-- INPUT DATA follows --

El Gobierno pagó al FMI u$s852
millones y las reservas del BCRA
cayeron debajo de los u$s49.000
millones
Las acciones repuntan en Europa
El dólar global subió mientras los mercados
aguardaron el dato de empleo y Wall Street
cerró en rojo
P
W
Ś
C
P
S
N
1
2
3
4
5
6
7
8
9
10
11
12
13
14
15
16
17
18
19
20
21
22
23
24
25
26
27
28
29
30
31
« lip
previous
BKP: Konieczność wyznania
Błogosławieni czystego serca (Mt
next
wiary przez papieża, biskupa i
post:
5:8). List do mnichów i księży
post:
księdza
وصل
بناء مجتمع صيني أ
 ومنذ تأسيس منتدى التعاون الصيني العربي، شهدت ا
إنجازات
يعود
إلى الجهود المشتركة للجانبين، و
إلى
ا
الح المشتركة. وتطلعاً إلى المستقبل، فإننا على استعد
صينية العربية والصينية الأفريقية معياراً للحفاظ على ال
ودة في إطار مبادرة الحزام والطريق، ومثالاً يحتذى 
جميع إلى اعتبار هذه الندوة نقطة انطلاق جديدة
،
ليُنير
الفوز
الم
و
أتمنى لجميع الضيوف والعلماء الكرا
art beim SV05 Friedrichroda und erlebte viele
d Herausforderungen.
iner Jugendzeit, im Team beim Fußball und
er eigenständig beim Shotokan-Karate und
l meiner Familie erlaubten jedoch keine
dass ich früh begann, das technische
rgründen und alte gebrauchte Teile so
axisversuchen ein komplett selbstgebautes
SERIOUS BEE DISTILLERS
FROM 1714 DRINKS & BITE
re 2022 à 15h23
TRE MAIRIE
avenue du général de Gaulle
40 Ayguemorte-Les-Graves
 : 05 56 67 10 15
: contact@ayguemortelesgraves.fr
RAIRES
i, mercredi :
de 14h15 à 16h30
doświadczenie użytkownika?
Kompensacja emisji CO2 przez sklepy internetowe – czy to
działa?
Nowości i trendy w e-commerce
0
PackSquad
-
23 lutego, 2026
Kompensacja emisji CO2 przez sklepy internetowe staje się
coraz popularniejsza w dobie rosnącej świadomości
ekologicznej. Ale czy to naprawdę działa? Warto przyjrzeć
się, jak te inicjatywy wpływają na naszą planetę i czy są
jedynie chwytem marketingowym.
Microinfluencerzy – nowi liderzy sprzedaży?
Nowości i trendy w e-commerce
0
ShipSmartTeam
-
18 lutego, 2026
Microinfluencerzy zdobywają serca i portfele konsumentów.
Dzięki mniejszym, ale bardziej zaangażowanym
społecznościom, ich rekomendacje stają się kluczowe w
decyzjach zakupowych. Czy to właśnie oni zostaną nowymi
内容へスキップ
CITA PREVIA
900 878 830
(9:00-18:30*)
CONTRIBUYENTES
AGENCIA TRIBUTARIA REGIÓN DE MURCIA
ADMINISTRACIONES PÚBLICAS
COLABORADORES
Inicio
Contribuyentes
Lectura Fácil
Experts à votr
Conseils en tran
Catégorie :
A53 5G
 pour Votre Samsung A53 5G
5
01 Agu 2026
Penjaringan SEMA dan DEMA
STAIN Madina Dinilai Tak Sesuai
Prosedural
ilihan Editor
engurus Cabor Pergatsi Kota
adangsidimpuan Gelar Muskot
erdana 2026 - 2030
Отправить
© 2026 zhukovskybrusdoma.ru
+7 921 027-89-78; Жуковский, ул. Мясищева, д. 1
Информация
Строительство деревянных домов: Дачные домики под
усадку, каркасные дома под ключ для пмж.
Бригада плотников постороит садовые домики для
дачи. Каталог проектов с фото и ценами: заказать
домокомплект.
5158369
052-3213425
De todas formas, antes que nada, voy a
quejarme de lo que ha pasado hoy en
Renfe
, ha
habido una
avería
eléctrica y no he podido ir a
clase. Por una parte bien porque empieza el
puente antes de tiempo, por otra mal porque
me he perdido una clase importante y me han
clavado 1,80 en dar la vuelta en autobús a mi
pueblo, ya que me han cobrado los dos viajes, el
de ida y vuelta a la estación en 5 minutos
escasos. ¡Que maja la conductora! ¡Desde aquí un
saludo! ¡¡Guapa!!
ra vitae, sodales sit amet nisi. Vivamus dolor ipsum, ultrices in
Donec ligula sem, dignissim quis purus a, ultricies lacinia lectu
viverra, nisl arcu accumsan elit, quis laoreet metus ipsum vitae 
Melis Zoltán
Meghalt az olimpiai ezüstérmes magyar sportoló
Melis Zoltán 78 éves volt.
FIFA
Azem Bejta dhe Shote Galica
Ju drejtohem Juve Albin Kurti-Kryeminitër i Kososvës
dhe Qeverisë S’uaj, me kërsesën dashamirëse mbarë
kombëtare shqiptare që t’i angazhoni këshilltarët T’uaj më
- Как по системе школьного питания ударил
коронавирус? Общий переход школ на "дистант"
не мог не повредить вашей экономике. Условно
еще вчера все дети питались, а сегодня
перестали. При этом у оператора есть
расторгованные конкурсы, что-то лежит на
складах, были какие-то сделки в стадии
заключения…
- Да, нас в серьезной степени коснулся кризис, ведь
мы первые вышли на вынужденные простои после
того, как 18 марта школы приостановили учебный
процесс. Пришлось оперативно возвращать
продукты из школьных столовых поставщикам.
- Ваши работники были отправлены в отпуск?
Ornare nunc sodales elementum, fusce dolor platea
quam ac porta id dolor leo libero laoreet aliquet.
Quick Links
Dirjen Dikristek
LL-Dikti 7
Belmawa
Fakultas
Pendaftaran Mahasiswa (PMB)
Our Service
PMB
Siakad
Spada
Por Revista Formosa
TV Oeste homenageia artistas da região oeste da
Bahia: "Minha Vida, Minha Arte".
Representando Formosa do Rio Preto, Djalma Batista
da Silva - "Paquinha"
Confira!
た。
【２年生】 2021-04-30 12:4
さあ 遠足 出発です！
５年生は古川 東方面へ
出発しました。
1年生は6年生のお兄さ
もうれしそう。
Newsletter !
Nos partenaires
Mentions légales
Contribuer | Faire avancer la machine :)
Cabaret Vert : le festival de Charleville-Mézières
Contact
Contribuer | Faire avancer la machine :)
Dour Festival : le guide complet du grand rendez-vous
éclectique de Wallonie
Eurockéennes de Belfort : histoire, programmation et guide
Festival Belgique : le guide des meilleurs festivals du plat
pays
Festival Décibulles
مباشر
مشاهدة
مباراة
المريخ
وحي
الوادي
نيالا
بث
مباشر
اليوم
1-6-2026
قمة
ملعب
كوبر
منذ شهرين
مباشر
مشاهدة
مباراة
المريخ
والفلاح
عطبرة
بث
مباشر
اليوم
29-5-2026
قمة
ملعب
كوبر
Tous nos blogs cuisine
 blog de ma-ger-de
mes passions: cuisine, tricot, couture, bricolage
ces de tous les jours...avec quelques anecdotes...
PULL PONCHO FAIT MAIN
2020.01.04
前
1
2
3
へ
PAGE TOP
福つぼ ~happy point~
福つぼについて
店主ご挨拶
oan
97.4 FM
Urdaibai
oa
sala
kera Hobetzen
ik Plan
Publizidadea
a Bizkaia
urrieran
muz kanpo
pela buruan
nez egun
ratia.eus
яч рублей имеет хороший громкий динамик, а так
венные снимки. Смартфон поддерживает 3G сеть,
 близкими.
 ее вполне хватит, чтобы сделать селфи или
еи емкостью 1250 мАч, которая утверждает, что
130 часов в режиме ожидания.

-- INPUT DATA concluded --

Wherever the word "laoreet" occurs in the data above, copy the line it sits in.

» **YOUR RESPONSE**
viverra, nisl arcu accumsan elit, quis laoreet metus ipsum vitae 
quam ac porta id dolor leo libero laoreet aliquet.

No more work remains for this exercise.